DIRECTIONS FOR THIS TASK: All of the listing should be transcribed exactly.
*** INPUT DATA ***
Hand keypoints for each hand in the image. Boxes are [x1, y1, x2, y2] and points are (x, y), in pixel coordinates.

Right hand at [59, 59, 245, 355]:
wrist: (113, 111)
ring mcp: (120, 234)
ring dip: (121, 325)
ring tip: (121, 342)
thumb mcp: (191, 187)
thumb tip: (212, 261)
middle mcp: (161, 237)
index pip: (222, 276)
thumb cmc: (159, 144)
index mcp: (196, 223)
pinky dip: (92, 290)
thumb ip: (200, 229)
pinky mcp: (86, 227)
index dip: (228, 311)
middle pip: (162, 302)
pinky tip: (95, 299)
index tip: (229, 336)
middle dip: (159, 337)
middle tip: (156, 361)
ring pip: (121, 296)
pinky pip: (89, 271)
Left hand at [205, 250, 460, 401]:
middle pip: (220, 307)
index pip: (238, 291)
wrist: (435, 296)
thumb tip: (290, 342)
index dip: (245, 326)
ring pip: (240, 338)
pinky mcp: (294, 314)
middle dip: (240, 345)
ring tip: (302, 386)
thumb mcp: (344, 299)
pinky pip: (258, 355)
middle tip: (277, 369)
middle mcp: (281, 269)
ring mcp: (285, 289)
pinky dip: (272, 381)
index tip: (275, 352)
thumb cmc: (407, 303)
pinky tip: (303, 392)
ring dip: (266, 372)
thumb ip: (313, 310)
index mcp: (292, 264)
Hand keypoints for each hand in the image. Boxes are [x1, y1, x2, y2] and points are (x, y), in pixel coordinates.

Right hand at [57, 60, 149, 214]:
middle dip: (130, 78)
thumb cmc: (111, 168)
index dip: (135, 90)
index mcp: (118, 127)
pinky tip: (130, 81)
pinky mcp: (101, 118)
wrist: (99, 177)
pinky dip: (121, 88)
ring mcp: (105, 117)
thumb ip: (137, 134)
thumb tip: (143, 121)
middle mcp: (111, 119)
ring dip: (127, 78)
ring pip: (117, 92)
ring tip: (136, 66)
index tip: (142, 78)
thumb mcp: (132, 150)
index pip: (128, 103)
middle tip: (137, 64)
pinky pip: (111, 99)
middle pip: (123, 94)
*** End of INPUT DATA ***
TASK ANSWER:
Hand keypoints for each hand in the image. Boxes are [x1, y1, x2, y2] and points are (x, y), in pixel coordinates.

Right hand at [59, 59, 245, 355]:
wrist: (113, 111)
ring mcp: (120, 234)
ring dip: (121, 325)
ring tip: (121, 342)
thumb mcp: (191, 187)
thumb tip: (212, 261)
middle mcp: (161, 237)
index pip: (222, 276)
thumb cmc: (159, 144)
index mcp: (196, 223)
pinky dip: (92, 290)
thumb ip: (200, 229)
pinky mcp: (86, 227)
index dip: (228, 311)
middle pip: (162, 302)
pinky tip: (95, 299)
index tip: (229, 336)
middle dip: (159, 337)
middle tip: (156, 361)
ring pip: (121, 296)
pinky pip: (89, 271)
Left hand at [205, 250, 460, 401]:
middle pip: (220, 307)
index pip: (238, 291)
wrist: (435, 296)
thumb tip: (290, 342)
index dip: (245, 326)
ring pip: (240, 338)
pinky mcp: (294, 314)
middle dip: (240, 345)
ring tip: (302, 386)
thumb mcp: (344, 299)
pinky pip: (258, 355)
middle tip: (277, 369)
middle mcp: (281, 269)
ring mcp: (285, 289)
pinky dip: (272, 381)
index tip: (275, 352)
thumb cmc: (407, 303)
pinky tip: (303, 392)
ring dip: (266, 372)
thumb ip: (313, 310)
index mcp: (292, 264)
Hand keypoints for each hand in the image. Boxes are [x1, y1, x2, y2] and points are (x, y), in pixel coordinates.

Right hand at [57, 60, 149, 214]:
middle dip: (130, 78)
thumb cmc: (111, 168)
index dip: (135, 90)
index mcp: (118, 127)
pinky tip: (130, 81)
pinky mcp: (101, 118)
wrist: (99, 177)
pinky dip: (121, 88)
ring mcp: (105, 117)
thumb ip: (137, 134)
thumb tip: (143, 121)
middle mcp: (111, 119)
ring dip: (127, 78)
ring pip: (117, 92)
ring tip: (136, 66)
index tip: (142, 78)
thumb mcp: (132, 150)
index pip: (128, 103)
middle tip: (137, 64)
pinky pip: (111, 99)
middle pip: (123, 94)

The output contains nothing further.